We live in a world that is obsessed with everything new. I don’t think there has ever been a time where consumers crave new as much as they do today. So if your business has mastered the art of coming up with new products and services, it’s time to question whether or not you are making the cardinal sin of forgetting to tell your customers about them?

I see this a lot in small businesses everywhere. I literally stumble across a new product or service, one that I would have bought ages ago if I knew it existed, but the business owner simply didn’t think to mention it. They assumed that everyone would figure it out. This is a very dangerous assumption to make in any business.

There are two key considerations here. The first is to make sure you are educating your customers about anything and everything new with every medium possible and the second is to keep educating them, don’t assume one email has the problem solved. Remember it is your job to educate them, not their job to automatically know what is going on in your business.

To dive a little deeper, we all have a range of mechanisms to update customers about anything new going on in our business.

Off the top of my head here are just a few:

  • Social media
  • On your website
  • On your blog
  • Through email (and email signatures)
  • Pick up the phone and tell them
  • On your invoices
  • Signage on your vehicle
  • In your waiting room
  • Send a letter
  • On your phone message
  • Signage
  • In your advertising

Of course it depends on the kind of business you run, but I think you get the point. Then the question is how long do we need to keep telling people about this new product or service? How long is too long? These are tough questions to answer.

Various research will say that a person needs to hear a message somewhere between 7 and 10 times before it sinks it. I don’t think it is that clear. Personally I tend to hear a message much faster when it is relevant to me. For example a discounted airfare to Alice Springs doesn’t even reach my radar, but a cheap airfare to Sydney certainly does.

The moral to the story is that these days there is no one single communication mechanism that captures everyone and there are different things that different people are attuned to listen out for (mostly subconsciously).
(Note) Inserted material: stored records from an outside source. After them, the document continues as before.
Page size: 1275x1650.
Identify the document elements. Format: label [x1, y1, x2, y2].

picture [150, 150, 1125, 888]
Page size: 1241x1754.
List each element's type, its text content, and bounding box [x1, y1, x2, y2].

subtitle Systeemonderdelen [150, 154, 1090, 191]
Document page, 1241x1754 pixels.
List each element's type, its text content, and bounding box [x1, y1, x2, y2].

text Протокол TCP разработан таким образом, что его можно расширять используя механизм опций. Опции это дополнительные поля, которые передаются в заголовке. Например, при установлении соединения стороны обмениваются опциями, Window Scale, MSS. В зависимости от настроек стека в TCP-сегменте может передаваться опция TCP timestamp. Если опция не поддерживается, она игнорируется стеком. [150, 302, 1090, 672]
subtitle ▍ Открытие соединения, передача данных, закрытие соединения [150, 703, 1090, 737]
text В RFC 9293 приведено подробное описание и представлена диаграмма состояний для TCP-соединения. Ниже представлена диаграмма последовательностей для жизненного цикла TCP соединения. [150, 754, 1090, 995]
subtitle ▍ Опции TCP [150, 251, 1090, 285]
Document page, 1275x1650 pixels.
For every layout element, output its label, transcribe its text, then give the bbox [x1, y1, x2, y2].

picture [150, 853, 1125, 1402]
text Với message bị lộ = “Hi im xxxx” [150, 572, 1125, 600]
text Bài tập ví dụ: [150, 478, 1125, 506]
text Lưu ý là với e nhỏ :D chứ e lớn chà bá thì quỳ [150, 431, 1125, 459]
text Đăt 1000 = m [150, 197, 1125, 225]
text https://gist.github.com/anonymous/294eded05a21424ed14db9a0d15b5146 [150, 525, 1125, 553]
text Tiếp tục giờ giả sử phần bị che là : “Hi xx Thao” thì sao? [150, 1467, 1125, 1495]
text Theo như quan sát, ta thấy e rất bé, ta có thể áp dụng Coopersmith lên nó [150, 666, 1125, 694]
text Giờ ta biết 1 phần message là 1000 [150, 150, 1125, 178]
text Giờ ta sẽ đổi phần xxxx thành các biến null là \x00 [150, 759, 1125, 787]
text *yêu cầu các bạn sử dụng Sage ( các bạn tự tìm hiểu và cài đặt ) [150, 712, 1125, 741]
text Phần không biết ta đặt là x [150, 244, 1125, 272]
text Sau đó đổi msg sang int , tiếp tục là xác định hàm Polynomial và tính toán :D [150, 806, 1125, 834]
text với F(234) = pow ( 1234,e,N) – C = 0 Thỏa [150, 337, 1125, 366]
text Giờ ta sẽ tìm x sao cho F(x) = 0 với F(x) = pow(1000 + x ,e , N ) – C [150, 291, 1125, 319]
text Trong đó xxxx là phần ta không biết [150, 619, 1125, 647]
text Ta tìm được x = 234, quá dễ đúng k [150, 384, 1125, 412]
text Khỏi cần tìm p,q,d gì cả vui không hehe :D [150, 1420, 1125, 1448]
This means that you have to communicate the new products or services often, across all of the various forms of media. Most people don’t – and that’s the problem and the missed opportunity.

Don’t assume everyone has heard your message when you get tired of hearing about it or reading it. Odds on they haven’t. Balance this against whether or not people are buying your new product or service or acting accordingly to what has changed in your business (for example perhaps you have extended your trading hours – is anyone coming at the new times?).

Doing business is complicated and communication is still the most vital element when it comes to building your customer base. Communicate loudly, clearly and often and you will notice a dramatic difference. Remember it’s your job to tell your customers what’s new, it’s not theirs to try and figure it out.